From my perspective--

-I will shoot you many times without you being hurt
-Sometimes everybody will freeze and I will have to disconnect and reconnect
-Sometimes a FPS drop from 40 to below 25
-I will die without barely being shot at


If you were able to imagine that scenario, then it's assumable that you're intelligent enough to realize just how much this problem can limit ones abilities.



These ping-spikes will take my MS from a stable 100(on average) to 500-1000, They occur about every 5-6 seconds, and last anywhere from 1-2 seconds to 3-15 seconds.


I don't by any means consider myself "good" with computer technical applications. So with that said. I NEED HELP! 
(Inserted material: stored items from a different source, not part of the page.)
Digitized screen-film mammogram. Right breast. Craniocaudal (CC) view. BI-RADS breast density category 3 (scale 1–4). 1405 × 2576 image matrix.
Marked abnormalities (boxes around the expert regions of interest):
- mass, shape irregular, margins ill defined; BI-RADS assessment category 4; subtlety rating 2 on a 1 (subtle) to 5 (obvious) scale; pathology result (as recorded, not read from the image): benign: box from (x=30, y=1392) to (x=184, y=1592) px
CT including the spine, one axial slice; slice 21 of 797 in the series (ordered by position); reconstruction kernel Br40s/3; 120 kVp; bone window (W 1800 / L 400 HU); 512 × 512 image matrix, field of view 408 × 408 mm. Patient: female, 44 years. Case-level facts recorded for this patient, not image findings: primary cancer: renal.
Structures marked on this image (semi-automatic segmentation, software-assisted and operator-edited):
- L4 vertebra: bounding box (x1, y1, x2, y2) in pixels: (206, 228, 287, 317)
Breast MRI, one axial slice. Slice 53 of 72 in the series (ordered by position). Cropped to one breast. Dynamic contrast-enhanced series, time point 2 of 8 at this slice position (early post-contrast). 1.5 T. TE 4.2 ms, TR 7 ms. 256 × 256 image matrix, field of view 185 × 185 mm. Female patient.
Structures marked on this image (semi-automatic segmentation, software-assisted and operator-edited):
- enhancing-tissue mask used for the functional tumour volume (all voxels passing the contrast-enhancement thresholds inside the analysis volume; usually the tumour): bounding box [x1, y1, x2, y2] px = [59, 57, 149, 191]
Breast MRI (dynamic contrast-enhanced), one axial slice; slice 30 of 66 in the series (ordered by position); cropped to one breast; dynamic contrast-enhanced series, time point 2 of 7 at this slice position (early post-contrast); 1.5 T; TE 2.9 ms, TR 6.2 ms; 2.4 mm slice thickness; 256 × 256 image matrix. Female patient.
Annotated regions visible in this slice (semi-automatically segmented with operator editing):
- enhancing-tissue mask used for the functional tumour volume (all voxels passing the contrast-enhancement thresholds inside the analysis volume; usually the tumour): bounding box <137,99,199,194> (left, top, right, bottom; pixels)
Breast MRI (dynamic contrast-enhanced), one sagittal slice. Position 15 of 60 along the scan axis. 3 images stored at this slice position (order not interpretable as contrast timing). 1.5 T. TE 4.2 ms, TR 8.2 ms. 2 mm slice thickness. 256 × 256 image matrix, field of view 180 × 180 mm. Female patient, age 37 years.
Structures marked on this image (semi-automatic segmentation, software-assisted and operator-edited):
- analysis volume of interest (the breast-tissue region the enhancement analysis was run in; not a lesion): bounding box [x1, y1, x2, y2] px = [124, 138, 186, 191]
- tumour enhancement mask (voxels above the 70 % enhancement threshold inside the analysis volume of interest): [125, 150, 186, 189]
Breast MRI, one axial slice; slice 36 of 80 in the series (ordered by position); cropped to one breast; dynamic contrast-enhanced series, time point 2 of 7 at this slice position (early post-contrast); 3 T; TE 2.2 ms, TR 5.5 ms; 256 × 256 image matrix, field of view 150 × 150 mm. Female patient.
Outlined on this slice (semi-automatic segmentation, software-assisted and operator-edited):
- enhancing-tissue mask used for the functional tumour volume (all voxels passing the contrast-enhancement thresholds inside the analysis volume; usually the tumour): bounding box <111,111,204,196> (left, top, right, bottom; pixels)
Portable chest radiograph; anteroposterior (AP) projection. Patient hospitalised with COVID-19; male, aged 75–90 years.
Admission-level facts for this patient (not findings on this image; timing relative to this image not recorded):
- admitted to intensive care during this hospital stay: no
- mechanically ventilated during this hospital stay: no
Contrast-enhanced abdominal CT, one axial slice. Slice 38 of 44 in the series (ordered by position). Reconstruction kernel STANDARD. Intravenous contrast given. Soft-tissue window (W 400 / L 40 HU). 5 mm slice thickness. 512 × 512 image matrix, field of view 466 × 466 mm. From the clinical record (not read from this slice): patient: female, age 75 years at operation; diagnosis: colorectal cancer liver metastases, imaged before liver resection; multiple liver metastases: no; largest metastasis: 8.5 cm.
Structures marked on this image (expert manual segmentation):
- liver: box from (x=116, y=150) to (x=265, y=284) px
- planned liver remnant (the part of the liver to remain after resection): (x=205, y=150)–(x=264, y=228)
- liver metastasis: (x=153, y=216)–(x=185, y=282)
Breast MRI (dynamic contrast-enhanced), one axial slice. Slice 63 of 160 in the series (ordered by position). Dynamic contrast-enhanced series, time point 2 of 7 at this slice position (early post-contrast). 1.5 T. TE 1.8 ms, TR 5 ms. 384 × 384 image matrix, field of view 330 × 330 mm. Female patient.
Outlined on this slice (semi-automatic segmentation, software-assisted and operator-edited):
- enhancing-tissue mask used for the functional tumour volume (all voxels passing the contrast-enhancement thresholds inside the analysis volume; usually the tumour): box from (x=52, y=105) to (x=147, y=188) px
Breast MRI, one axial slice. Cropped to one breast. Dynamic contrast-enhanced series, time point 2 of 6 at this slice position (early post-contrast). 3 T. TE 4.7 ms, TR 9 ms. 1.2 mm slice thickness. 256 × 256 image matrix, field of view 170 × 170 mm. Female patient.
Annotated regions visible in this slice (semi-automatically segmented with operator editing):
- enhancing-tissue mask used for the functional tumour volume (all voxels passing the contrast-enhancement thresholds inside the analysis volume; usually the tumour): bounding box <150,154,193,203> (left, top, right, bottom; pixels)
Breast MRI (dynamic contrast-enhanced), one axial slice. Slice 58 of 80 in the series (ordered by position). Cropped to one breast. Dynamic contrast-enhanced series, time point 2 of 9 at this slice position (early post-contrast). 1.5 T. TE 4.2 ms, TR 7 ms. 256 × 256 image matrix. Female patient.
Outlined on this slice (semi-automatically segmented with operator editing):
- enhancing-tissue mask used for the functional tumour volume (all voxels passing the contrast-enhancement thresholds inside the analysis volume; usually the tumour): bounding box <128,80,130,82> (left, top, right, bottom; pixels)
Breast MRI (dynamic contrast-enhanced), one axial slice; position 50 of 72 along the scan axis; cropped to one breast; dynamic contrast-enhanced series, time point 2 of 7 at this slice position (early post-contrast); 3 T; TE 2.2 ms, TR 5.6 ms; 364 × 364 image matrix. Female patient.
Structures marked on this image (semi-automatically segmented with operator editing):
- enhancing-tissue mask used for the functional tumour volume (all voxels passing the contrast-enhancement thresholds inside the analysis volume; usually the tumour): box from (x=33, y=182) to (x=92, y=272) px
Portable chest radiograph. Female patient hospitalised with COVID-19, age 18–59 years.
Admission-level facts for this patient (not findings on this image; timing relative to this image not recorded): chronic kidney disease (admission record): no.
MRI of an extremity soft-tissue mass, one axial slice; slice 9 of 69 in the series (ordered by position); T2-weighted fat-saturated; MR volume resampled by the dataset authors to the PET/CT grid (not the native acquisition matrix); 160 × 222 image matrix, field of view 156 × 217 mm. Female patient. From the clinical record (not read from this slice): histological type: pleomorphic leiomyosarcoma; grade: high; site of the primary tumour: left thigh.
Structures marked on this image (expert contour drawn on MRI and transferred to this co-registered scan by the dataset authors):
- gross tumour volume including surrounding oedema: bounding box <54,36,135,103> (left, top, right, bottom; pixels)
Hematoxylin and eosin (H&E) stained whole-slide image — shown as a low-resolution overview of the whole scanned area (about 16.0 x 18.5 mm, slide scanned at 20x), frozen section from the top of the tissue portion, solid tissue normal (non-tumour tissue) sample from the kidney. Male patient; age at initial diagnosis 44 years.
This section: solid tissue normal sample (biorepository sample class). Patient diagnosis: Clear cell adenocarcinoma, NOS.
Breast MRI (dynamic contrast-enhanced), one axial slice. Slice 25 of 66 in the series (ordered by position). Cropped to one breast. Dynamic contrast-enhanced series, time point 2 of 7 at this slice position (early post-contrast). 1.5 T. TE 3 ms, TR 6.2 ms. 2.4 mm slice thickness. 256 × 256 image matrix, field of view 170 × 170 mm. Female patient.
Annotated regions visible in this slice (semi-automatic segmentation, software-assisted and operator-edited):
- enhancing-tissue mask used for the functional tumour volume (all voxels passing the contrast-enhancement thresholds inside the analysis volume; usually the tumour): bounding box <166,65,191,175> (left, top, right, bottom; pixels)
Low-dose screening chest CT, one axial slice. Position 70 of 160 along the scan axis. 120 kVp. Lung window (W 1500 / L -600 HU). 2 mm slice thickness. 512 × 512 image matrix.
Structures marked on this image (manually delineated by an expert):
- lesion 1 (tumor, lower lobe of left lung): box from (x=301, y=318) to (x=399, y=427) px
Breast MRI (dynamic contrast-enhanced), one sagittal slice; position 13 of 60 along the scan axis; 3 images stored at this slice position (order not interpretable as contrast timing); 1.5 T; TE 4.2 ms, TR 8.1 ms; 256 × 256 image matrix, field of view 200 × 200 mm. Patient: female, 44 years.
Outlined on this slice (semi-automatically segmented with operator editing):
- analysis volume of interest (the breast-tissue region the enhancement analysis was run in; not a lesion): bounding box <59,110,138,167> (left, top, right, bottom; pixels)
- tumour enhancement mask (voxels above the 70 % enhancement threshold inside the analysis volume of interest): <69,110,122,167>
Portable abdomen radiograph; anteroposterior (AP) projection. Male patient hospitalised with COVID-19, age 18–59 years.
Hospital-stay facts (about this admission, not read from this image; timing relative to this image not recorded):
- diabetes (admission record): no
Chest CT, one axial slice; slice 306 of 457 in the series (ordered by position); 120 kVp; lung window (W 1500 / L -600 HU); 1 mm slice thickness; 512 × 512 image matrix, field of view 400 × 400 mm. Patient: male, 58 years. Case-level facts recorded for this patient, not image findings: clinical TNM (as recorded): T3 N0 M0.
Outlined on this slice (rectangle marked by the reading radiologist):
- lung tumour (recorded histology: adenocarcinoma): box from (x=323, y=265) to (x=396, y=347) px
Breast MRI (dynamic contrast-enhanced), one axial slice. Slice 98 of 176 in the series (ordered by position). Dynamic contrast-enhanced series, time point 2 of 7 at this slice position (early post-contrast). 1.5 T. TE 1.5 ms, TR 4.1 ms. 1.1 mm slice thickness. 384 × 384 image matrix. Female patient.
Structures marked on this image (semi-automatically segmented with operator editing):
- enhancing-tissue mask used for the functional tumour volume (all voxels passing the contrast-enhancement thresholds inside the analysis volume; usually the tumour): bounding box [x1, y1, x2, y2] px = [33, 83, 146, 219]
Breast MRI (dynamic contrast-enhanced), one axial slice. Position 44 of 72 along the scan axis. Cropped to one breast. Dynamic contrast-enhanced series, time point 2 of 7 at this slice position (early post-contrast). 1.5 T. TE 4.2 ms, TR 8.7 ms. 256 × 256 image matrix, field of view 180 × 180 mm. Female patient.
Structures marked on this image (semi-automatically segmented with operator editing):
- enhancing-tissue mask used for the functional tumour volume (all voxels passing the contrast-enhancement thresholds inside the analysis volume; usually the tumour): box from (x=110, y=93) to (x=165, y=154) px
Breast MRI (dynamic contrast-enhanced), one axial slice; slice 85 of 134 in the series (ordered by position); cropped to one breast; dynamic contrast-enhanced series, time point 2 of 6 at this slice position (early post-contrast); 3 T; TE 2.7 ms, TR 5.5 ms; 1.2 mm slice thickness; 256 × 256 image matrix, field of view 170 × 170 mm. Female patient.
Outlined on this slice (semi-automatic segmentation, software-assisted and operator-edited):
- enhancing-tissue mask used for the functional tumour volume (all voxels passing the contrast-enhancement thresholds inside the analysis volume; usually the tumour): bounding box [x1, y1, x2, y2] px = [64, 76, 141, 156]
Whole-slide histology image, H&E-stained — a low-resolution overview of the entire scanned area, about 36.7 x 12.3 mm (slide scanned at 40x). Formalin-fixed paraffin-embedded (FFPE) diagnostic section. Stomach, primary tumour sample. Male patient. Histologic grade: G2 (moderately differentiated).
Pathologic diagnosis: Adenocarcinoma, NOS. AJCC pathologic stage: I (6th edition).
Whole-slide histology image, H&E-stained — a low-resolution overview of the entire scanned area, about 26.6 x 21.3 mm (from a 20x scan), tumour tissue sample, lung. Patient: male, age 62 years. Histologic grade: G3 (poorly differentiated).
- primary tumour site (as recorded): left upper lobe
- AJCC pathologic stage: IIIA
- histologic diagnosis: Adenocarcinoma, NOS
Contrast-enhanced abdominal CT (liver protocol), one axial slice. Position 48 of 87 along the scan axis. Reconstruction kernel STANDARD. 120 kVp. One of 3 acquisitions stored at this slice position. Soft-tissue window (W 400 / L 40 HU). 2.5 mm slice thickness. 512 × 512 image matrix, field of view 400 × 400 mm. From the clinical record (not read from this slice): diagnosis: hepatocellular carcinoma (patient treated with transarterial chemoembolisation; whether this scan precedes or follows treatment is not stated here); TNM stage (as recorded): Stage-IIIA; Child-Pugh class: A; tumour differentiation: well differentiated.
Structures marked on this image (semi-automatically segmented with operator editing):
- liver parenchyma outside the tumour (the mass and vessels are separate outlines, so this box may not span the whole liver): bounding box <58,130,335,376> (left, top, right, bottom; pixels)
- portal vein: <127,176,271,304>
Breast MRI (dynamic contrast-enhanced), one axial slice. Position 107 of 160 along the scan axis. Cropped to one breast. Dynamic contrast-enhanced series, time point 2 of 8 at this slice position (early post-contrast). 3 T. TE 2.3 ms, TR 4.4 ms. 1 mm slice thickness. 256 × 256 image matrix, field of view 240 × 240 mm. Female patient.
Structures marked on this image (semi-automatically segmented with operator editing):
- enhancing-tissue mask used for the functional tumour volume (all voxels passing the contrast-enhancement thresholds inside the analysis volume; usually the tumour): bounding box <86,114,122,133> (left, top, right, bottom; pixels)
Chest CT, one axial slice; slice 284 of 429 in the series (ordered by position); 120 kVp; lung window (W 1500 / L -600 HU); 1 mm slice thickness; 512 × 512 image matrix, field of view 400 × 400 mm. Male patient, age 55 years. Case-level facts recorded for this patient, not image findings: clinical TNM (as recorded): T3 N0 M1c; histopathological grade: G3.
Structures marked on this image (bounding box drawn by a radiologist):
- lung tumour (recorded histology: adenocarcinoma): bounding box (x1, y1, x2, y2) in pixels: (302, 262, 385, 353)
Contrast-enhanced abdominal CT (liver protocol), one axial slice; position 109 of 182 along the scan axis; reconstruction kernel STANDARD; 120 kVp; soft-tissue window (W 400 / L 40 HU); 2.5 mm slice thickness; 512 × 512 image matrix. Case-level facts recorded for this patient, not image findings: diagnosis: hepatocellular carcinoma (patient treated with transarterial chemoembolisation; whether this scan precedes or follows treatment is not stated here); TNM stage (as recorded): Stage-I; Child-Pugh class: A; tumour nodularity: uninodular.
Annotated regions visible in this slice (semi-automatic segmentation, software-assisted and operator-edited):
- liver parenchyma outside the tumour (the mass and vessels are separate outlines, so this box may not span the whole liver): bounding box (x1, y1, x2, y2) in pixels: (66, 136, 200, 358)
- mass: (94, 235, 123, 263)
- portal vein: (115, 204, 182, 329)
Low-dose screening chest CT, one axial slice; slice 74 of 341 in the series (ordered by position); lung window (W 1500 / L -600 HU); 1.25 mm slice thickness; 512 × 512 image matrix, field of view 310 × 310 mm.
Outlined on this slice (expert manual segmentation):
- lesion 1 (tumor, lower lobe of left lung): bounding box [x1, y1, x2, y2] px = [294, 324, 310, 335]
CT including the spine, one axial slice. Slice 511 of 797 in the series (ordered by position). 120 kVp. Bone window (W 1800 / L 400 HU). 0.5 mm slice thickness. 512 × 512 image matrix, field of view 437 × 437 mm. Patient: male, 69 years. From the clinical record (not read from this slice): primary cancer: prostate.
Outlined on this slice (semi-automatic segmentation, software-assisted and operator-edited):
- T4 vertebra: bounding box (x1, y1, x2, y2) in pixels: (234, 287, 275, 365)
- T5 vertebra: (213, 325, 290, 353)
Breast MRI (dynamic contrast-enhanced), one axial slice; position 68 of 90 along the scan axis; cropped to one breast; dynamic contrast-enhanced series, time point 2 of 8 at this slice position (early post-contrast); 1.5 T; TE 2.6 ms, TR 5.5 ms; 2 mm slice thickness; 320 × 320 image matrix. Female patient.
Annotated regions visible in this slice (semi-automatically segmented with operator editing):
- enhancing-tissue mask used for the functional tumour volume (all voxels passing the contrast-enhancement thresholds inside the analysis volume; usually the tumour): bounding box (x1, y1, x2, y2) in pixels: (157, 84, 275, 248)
Heres some information you may want-

I use a HP G72 Laptop
I use a home wireless network used by 2 other people
My router is a Netgear Rangemax Duo wireless-N router WNDR3300
I don't know what the name of our ISP is off the top of my head~ but lets pretend the problem doesn't originate there(Because it's a huge pain to chance my ISP and it's probably the last thing I'll do.)


I took the internet line(I don't know what it's officially called) out of the router and plugged it straight into my computer, It did little to help the ping-spiking problem, although my packet loss rate did substancially decrease.


----------



## Jason09 (Jan 3, 2009)

What type of Internet connection are you using (cable, DSL. etc.)? 

Do a bandwidth test of your connection by going to Pcpitstop. Try both upload and download connections. Also, try a regular connection speedtest by going to Speedtest.net. 
Also, if you are using a wireless connection from your computer to the router, I would recommend testing the problem with a wired connection to the router.


----------